In the history of the modern Premier League format, 44 teams have been promoted to the top flight. There are three ways to have gotten there, either by winning the Championship, coming in second, or by winning the promotion playoff, as Derby did last year. In total, just over half (52%) of teams that are promoted stay in the Premiership at least one season, with the other 48% bouncing right back down. But if you look at the playoff teams versus the ones that got there by winning or coming second, there’s definitely a pattern.
If your team wins the Championship, you have a good chance of staying up. Only six of the fifteen league champions have bounced back down immediately. It’s worth noting that even though Sunderland is pretty much safe from relegation this season, two of those six were Sunderland teams. So, if you win the league, you have a 60% chance of staying up. If you come second, your chances actually aren’t that much worse, about 54%. Playoff teams, however, are the only ones with a less-than-even chance of surviving their first season in the Prem, with only 40% making the cut. If they do survive, they stay up a shorter time, too, an average of less than four seasons, compared to more than five for 1st and 2nd placed teams.

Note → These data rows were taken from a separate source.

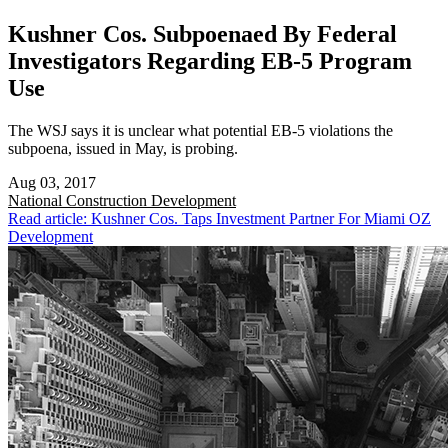
Kushner Cos. Subpoenaed By Federal
Investigators Regarding EB-5 Program
Use
The WSJ says it is unclear what potential EB-5 violations the
subpoena, issued in May, is probing.
Aug 03, 2017
National
Construction Development
Read article: Kushner Cos. Taps Investment Partner For Miami OZ
Development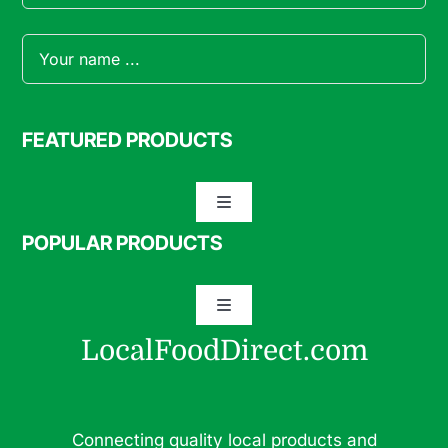
FEATURED PRODUCTS
Toggle
Navigation
POPULAR PRODUCTS
Specialty Meats
Toggle
Grass Fed Beef
Navigation
LocalFoodDirect.com
Dairy
Fresh Fruits
Fruits
Connecting quality local products and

Anyway, enough of the numbers. The point is, by winning promotion through a playoff, rather than by winning or coming runner up in the league, Derby had the cards stacked against them from the start. The Championship and the Premiership are very different places, and the jump from one to the other might be one of the most extreme changes in quality of any promotion system in the world. Those that dominate in the Championship, like Sunderland did in the second half of last season, have a chance with the big boys, but those that just barely get out of the small pond have a very hard time with the sharks.